Australian Senate censures Indigenous member for King Charles protest


Australian Senator Lidia Thorpe stages a protest as Britain's King Charles and Queen Camilla attend a Parliamentary reception in Canberra, Australia - 21 Oct 2024. Victoria Jones/Pool via REUTERS/File Photo

SYDNEY (Reuters) - Australia's Senate on Monday censured an Indigenous woman parliamentarian over her protest against King Charles during his visit to the parliament last month when she accused the British monarch of genocide.

Independent senator and Indigenous activist Lidia Thorpe shouted that she did not accept Charles' sovereignty over Australia moments after he delivered a speech in which he paid his "respects to the traditional owners of the lands".

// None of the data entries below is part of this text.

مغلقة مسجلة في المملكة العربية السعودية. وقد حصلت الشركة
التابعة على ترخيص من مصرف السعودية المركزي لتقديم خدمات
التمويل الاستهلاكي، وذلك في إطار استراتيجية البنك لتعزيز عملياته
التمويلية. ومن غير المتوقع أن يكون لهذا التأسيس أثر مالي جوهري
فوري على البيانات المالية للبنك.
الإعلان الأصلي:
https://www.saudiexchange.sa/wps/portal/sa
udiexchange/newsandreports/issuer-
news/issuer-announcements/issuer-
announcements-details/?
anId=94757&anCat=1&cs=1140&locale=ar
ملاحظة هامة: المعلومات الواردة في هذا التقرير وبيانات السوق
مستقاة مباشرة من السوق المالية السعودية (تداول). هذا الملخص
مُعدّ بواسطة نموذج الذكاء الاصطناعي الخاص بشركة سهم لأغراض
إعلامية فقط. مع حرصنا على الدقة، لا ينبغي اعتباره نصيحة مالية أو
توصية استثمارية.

Both the ruling Labor party and the opposition coalition supported the censure motion, which will not have any legal or constitutional consequences and is only considered as a symbolic move by lawmakers when they disagree on a member's conduct.

Thorpe's protest was disruptive and she did not respect the democratic institutions, the motion said.

The British monarch is Australia's head of state.

Thorpe, a DjabWurrung Gunnai Gunditjmara woman, called the members who supported the motion "hypocrites" and said the censure process was a ploy to divert attention away from the real issues affecting Australia.

"I'll do it again, and I'll do it every time," Thorpe shouted in parliament when Simon Birmingham, the opposition leader in the Senate, was making his comments on the motion.

"They want me to kneel, to be silent, to disappear, but let me be clear ... my loyalty lies with my people, with justice, not with a government or a crown that has systematically worked to erase us," Thorpe said.

Thorpe, who has disrupted previous events protesting over Britain's colonisation of Australia, had to retake her oath of office in 2022 after she tweaked it to label Queen Elizabeth a coloniser. She was told to recite the affirmation - a form of parliamentary oath that omits a reference to God - as written.

Australia has struggled for decades to reconcile with its Indigenous citizens, who make up 3.8% of the country's 27 million population, and are, by most socio-economic measures, the most disadvantaged people in the country.

Their ancestors arrived on the continent some 50,000 years before British colonists yet were marginalised during colonial rule and are not mentioned in Australia's 123-year-old constitution.

The Senate also passed a censure motion against United Australia Party senator Ralph Babet for offensive comments on social media platform X after the election of Donald Trump as U.S. President.